With the images removed, repeat the data below exactly.
* * * * * * * * *
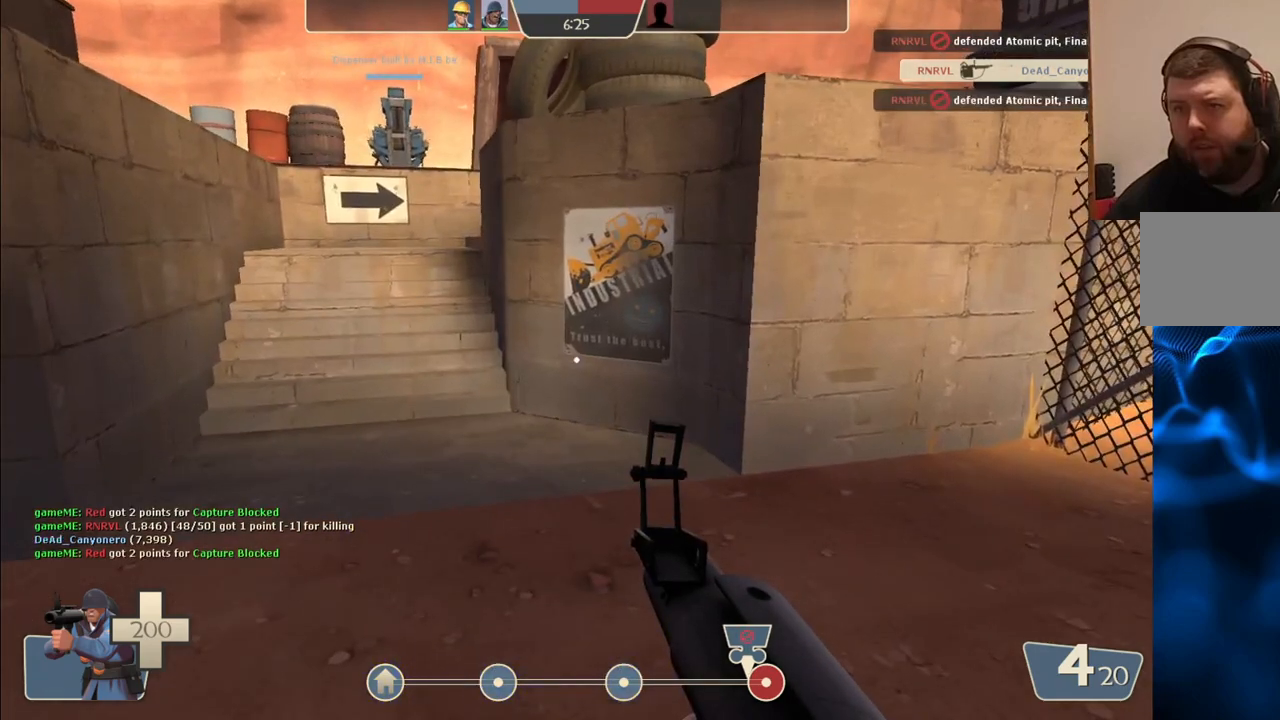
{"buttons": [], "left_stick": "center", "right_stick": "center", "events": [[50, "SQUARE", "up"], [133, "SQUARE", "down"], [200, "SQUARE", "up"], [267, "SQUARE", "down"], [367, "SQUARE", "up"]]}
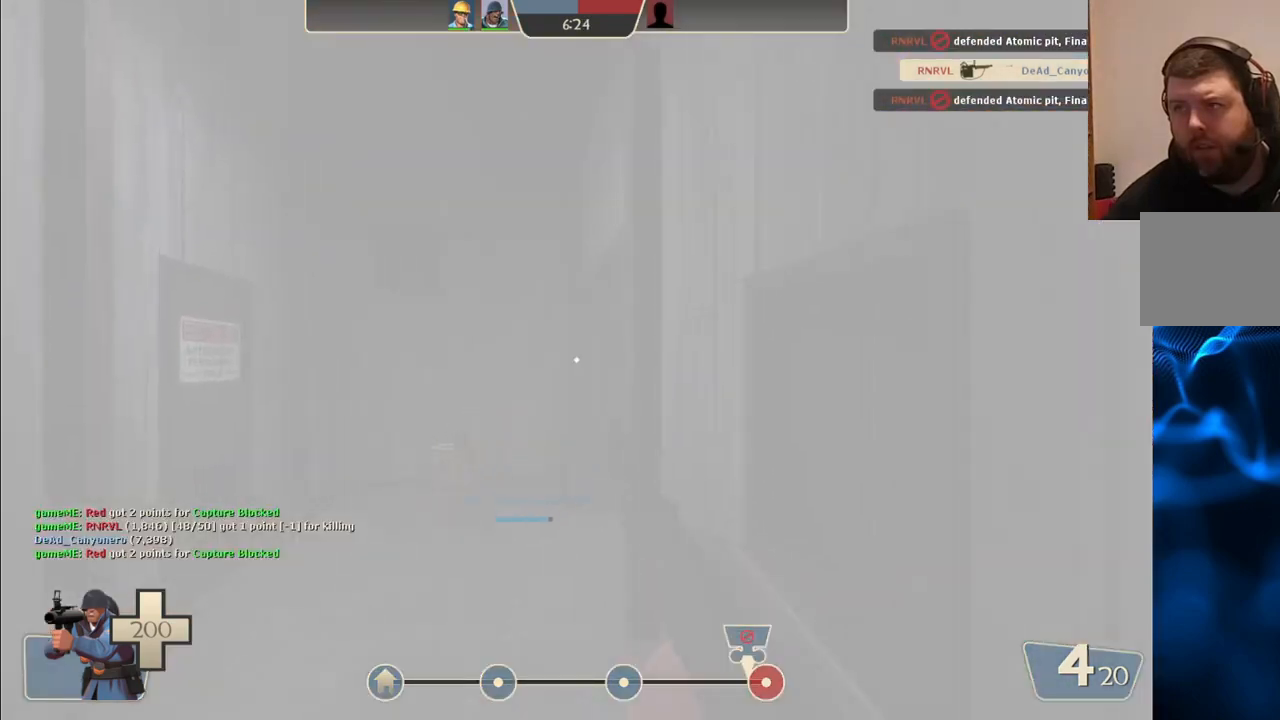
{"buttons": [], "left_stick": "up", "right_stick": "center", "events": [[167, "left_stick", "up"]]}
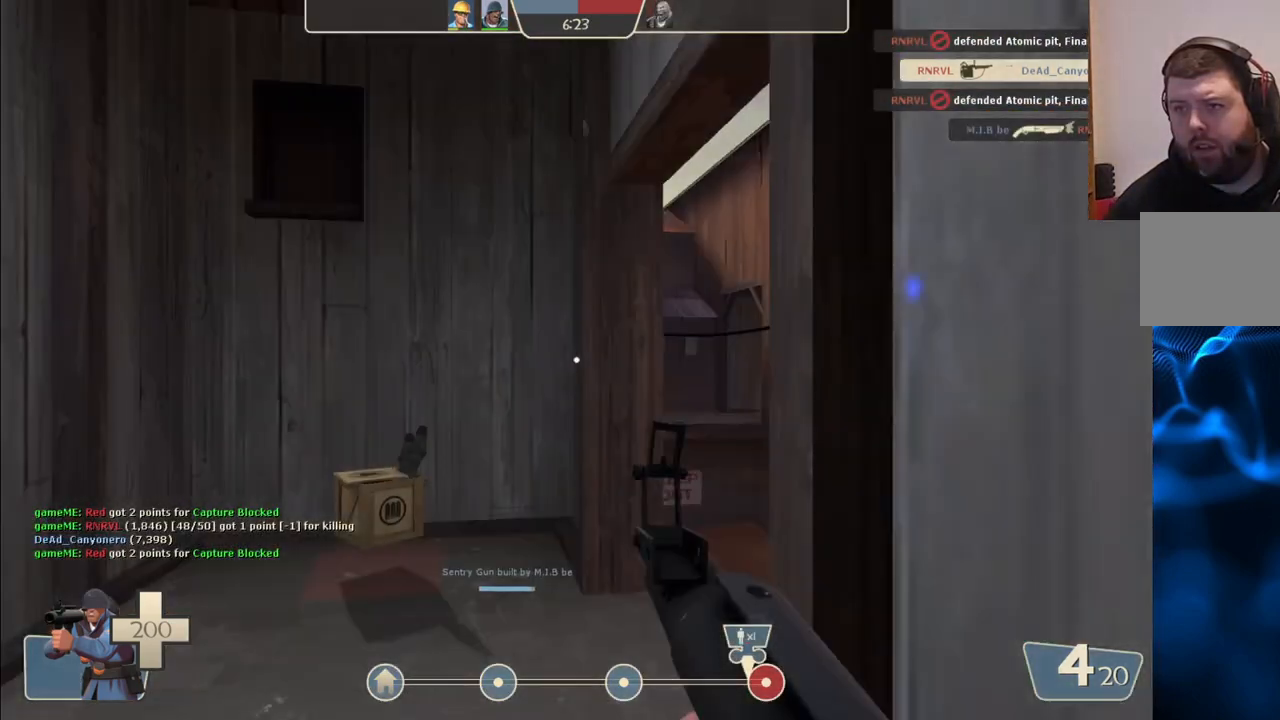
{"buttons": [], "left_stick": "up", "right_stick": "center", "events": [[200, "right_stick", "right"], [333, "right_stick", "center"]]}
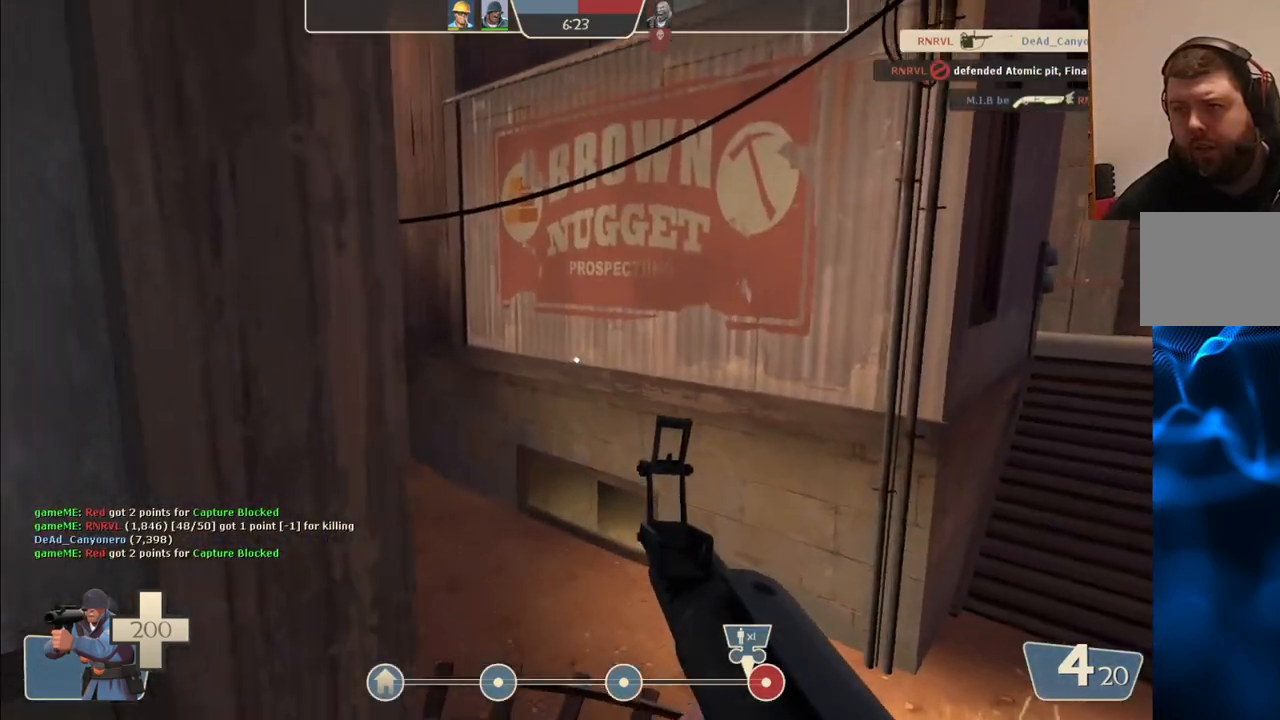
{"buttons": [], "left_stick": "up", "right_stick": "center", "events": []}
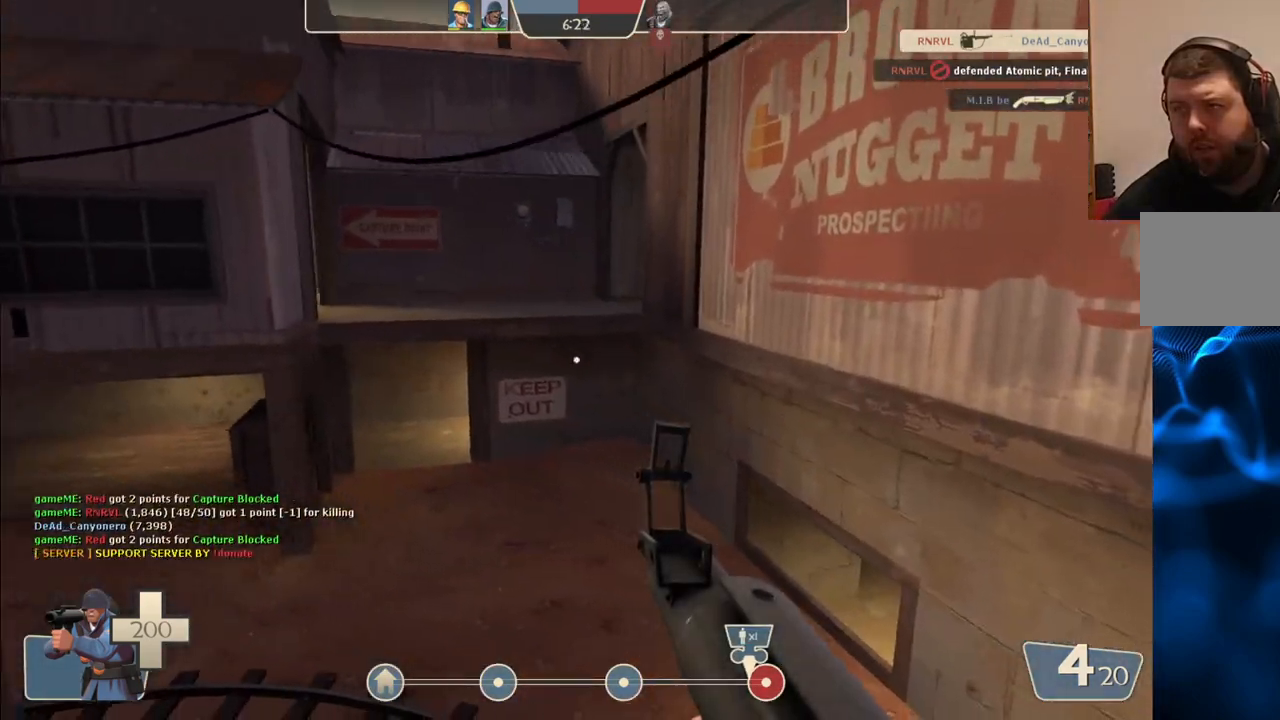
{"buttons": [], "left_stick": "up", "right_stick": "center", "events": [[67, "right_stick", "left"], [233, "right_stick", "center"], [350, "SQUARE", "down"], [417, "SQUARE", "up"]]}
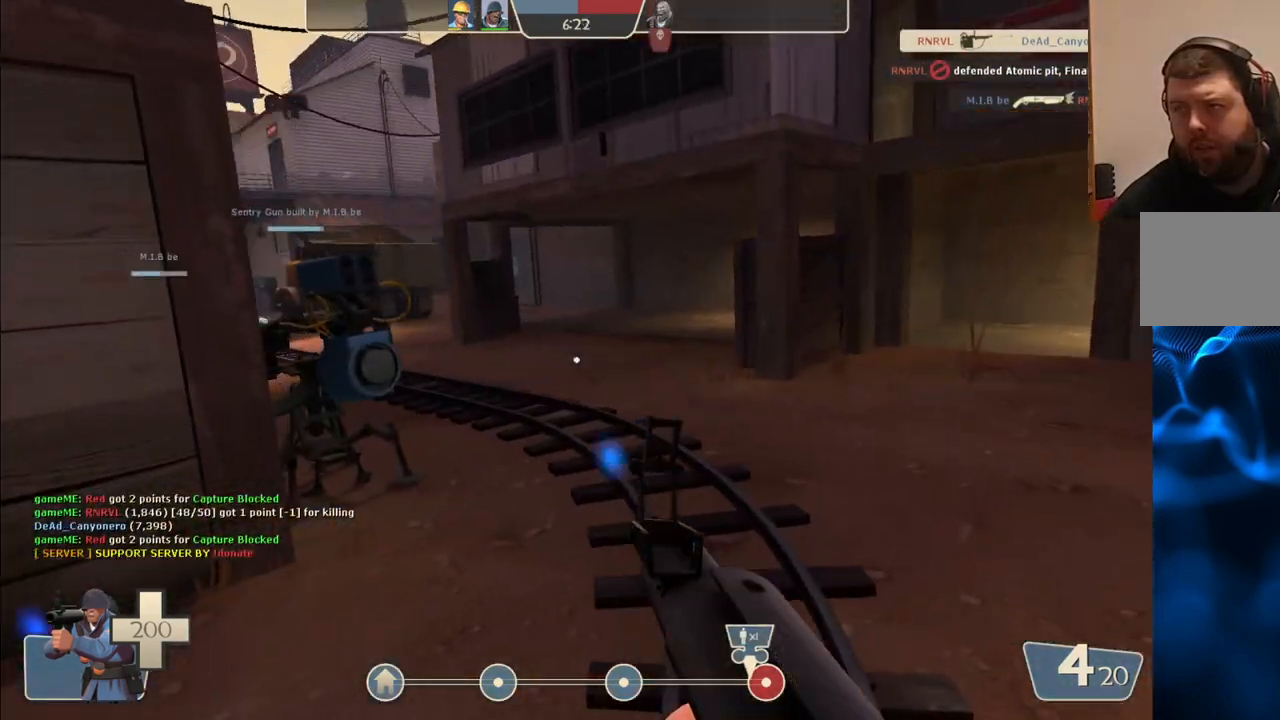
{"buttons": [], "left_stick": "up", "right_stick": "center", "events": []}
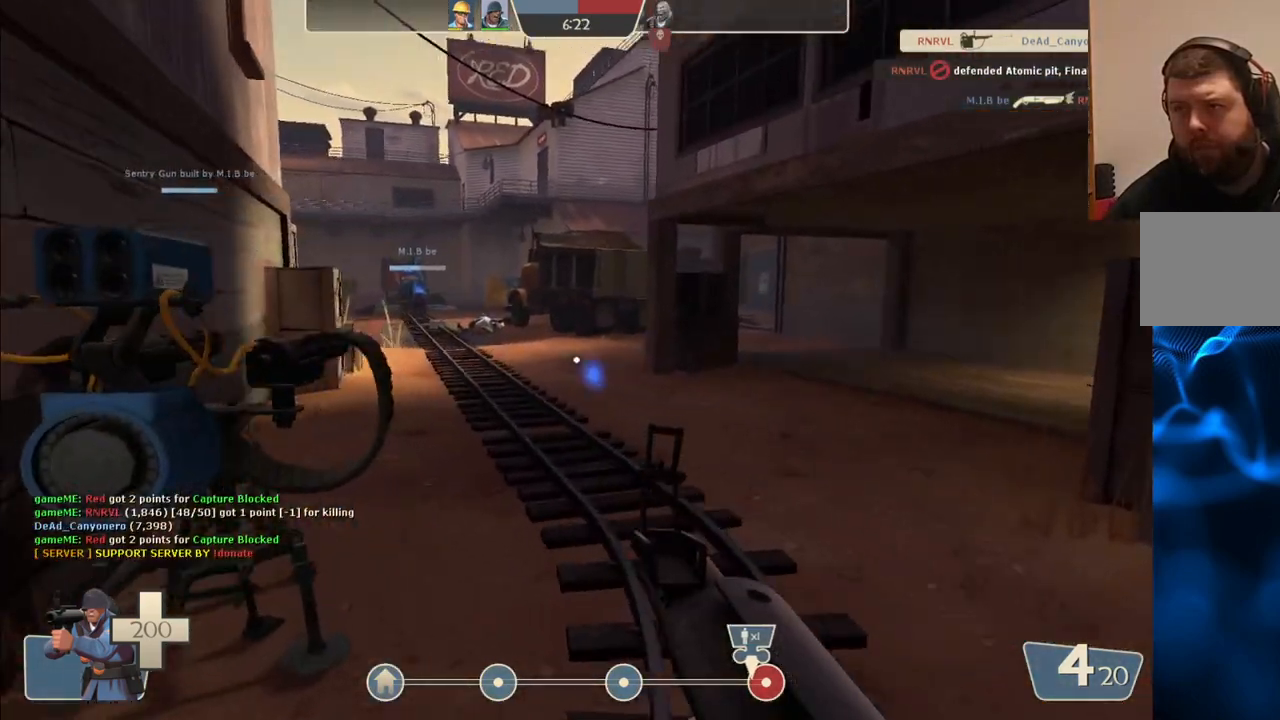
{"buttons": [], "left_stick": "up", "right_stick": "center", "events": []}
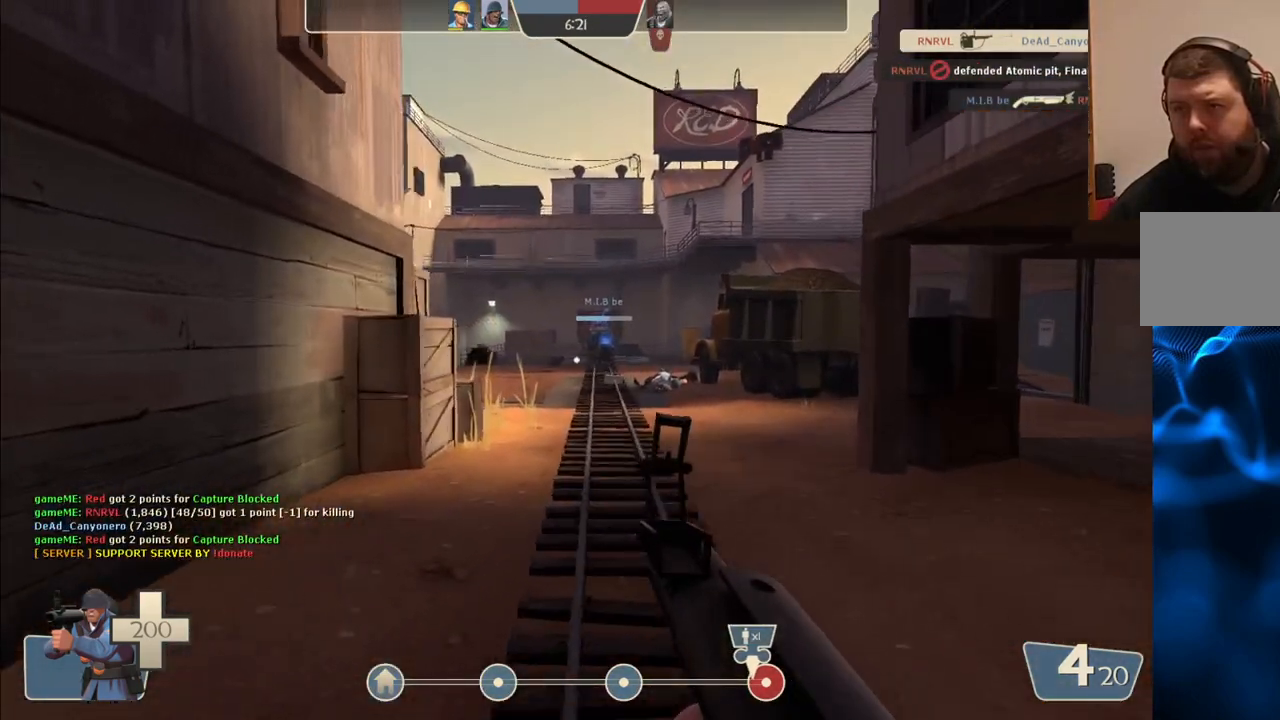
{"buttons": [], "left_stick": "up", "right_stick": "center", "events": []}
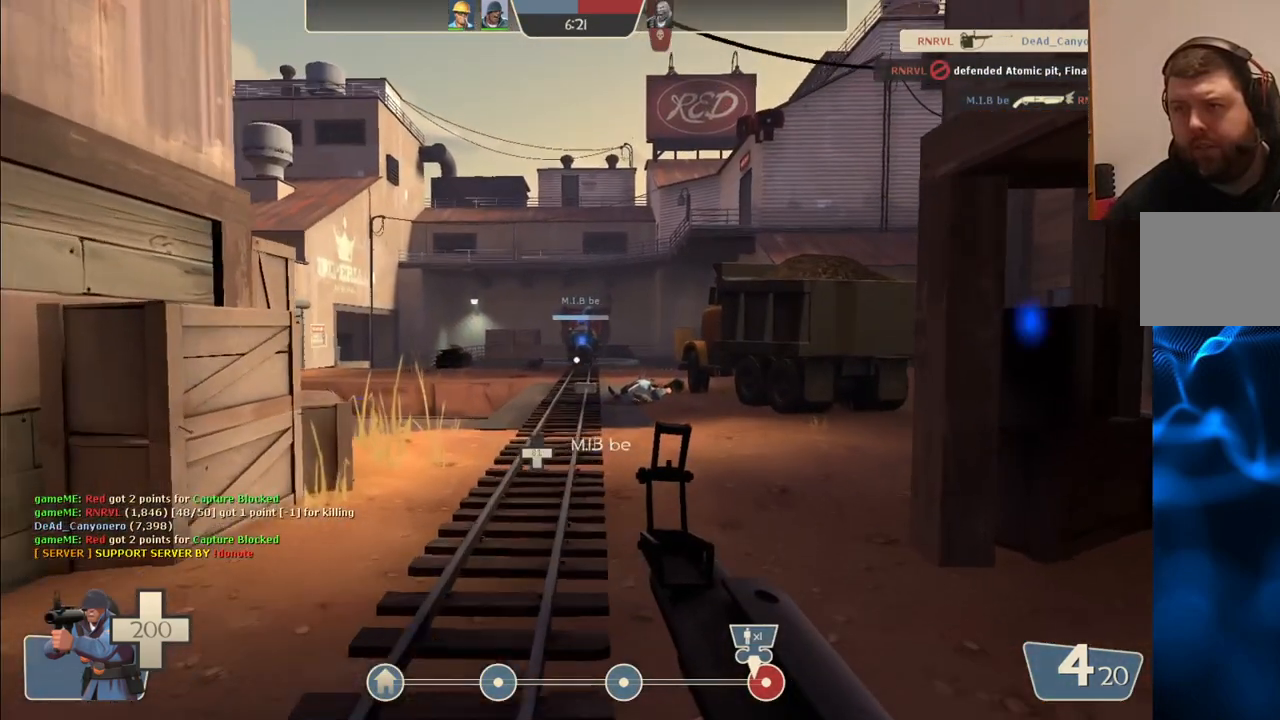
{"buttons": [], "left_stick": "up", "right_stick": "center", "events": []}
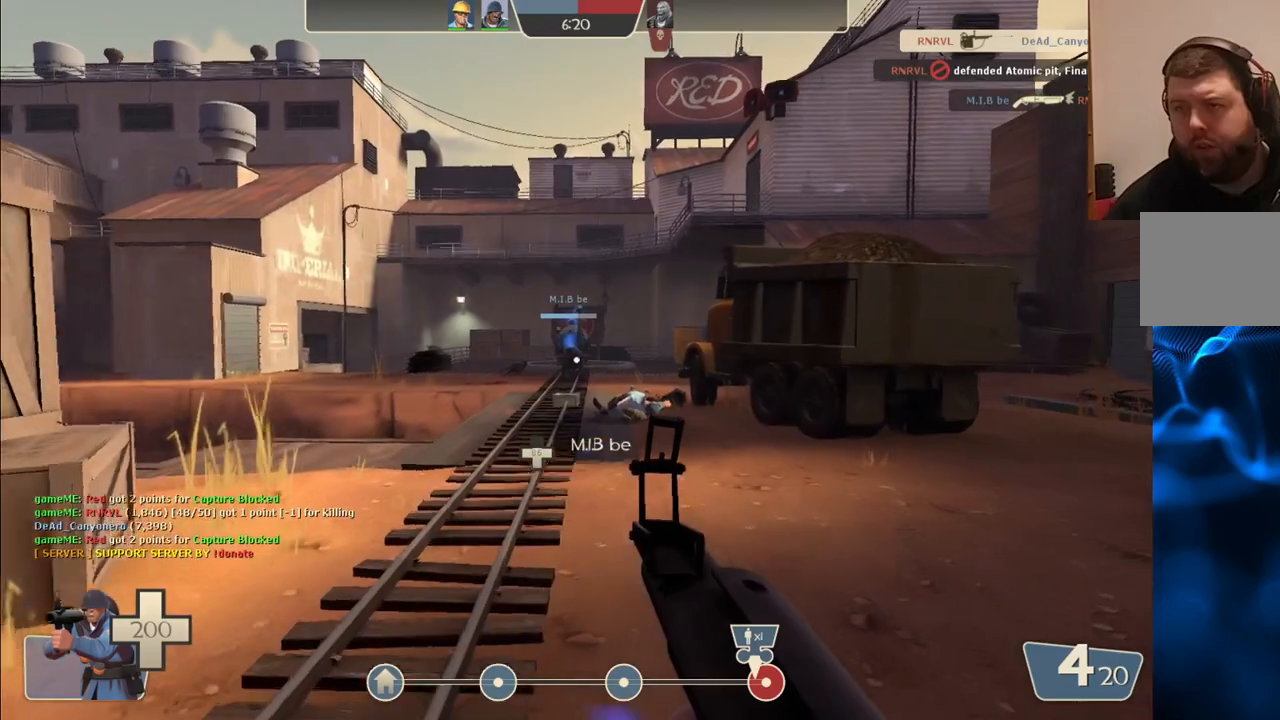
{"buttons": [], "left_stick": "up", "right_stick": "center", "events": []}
* * * * * * * * *
### Solution for this exercise
{"buttons": [], "left_stick": "center", "right_stick": "center", "events": [[50, "SQUARE", "up"], [133, "SQUARE", "down"], [200, "SQUARE", "up"], [267, "SQUARE", "down"], [367, "SQUARE", "up"]]}
{"buttons": [], "left_stick": "up", "right_stick": "center", "events": [[167, "left_stick", "up"]]}
{"buttons": [], "left_stick": "up", "right_stick": "center", "events": [[200, "right_stick", "right"], [333, "right_stick", "center"]]}
{"buttons": [], "left_stick": "up", "right_stick": "center", "events": []}
{"buttons": [], "left_stick": "up", "right_stick": "center", "events": [[67, "right_stick", "left"], [233, "right_stick", "center"], [350, "SQUARE", "down"], [417, "SQUARE", "up"]]}
{"buttons": [], "left_stick": "up", "right_stick": "center", "events": []}
{"buttons": [], "left_stick": "up", "right_stick": "center", "events": []}
{"buttons": [], "left_stick": "up", "right_stick": "center", "events": []}
{"buttons": [], "left_stick": "up", "right_stick": "center", "events": []}
{"buttons": [], "left_stick": "up", "right_stick": "center", "events": []}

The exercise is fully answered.